Well who would have guessed the year is just flying by, does not seem like May already! No sign of the Spring so who knows if we will ever see the Summer!?
The last few months have proved challenging to say the least, we are talking blood, sweat and tears. A real evaluation of where I am personally – married, two kids – no dog yet – and where I am in my working life. I am proud to be a Dalgety Bay mum and having seen the worst possible outcomes of events over the last few months I can fiercely defend the network of mums that exist in the Bay.
In the words of Billy Ocean “When the going gets tough the tough get going”. It would be silly of me to presume that Dalgety Bay is the only town that has this breed of mothers who rally around in support of others when times really do get tough, when pulling back those curtains in the morning really sheds no light into that dark place you have come to find yourself in need of saving from. No I can honestly say I stand tall and proud to be part of a community that does care.
There is certainly no dress rehearsal for life or being a mum and today what I say to my kids may 360 for tomorrows events, and one thing I know will remain the same, my seven year olds memory and honesty when she tells me “but mum that’s not what you said yesterday!”
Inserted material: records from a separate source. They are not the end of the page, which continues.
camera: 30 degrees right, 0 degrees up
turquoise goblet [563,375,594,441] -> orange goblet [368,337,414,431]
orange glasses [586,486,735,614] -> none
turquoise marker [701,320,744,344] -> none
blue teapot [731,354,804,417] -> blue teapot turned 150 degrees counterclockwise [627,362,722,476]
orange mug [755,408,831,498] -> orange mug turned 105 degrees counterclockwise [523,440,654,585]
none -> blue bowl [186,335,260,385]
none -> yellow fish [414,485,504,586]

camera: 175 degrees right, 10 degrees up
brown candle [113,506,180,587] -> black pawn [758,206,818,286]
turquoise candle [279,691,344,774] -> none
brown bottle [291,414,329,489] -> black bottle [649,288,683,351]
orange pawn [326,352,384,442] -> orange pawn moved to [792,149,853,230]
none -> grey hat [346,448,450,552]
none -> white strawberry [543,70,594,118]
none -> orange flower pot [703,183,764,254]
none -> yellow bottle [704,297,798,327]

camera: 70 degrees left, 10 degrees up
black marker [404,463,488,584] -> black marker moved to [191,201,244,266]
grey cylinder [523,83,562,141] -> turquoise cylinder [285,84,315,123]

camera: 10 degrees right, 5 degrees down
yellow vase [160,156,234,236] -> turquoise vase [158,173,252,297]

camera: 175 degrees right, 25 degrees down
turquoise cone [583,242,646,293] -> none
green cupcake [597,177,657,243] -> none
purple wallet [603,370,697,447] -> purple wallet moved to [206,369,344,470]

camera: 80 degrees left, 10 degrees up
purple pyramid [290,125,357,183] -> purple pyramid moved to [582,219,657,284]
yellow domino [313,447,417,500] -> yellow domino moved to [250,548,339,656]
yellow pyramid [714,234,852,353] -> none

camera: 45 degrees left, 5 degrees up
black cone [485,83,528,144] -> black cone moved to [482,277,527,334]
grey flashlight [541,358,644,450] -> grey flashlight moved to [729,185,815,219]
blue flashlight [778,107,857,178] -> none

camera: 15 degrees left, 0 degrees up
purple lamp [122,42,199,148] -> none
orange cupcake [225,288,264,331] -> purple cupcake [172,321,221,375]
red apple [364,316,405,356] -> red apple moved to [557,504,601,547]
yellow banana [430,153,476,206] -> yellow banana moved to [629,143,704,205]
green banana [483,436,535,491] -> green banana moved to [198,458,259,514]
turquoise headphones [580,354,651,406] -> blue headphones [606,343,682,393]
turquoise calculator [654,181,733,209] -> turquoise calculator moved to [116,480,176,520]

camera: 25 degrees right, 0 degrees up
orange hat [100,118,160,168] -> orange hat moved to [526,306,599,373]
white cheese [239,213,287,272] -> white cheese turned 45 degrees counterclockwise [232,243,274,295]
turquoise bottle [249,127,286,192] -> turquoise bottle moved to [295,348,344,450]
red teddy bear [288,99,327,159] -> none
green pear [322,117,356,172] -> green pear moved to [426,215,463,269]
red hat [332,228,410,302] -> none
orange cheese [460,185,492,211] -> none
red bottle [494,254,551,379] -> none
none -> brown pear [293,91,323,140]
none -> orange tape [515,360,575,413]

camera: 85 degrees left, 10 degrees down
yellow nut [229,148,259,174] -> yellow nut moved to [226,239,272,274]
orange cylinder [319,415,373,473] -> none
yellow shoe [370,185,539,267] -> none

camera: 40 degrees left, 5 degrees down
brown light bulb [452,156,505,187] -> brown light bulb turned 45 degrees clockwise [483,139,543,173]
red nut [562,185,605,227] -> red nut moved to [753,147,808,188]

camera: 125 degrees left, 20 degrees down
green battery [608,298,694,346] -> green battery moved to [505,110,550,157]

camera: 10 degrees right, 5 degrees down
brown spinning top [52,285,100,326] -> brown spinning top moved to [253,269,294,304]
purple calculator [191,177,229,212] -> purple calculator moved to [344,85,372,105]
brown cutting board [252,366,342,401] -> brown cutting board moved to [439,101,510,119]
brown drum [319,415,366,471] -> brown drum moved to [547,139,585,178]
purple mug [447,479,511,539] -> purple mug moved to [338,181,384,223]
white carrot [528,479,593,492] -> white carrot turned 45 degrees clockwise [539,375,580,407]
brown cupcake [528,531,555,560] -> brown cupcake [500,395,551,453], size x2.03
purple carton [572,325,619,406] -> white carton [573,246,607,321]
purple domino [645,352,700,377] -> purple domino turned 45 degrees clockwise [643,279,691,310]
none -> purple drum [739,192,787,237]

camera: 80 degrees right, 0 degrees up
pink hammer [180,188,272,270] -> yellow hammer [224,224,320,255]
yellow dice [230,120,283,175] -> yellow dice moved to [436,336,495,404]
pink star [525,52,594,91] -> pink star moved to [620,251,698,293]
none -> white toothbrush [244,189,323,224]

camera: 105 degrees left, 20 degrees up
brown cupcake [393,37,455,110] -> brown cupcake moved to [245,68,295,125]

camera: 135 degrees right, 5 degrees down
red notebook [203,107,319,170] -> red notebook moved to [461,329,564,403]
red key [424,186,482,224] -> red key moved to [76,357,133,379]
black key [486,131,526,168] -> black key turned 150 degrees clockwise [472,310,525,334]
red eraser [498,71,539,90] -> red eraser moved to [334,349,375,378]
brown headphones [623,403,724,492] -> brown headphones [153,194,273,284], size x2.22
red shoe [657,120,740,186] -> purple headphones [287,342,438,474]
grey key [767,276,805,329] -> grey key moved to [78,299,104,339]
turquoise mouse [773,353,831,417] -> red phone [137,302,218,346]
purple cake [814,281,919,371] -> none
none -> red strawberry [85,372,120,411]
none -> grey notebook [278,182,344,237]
I want my kids to understand that to do what you are happy doing is a gift that not all of us have the courage to choose. Today I have chosen that gift and have found the courage…..an understanding bank manager and husband helps……to do what I want to do……can you feel the anticipation building…..drum roll please……I have joined the circus!….Okay not entirely true, but very close. I have become self-employed. The flexibility all us mums look for in the work place sometimes does not exist due to the nature of the business, the size of the business or simply because it doesn’t!
I want to drop my kids off at school and I want to be able to pick them up, but it has never been a real option for me in the roles I have found myself working in. Many mums will read this and think the same: the juggling you have to do to maintain that work-life-balance is circus approved!
Work-life-balance, I am not even sure it exists, but one thing I do know I am happier making the decisions myself as to what that really means and where I place the most importance in my life.
Questioned about my age recently I found myself doing, as most of us do, lying! Not because I wanted to be younger, but because I genuinely did not know. Age is just a number! I am surrounded by woman who are older than me, but look younger. I stress over the slightest thing – the wrinkles prove that and why do I stress, because that is me. I am a mum I worry and I stress. Now I just have to figure out if self-employment is more of a worry or stress than not being at the school gate to pick up my pumpkins!
* Kay Smith (not her real name) is a busy, working mum living in Dalgety Bay.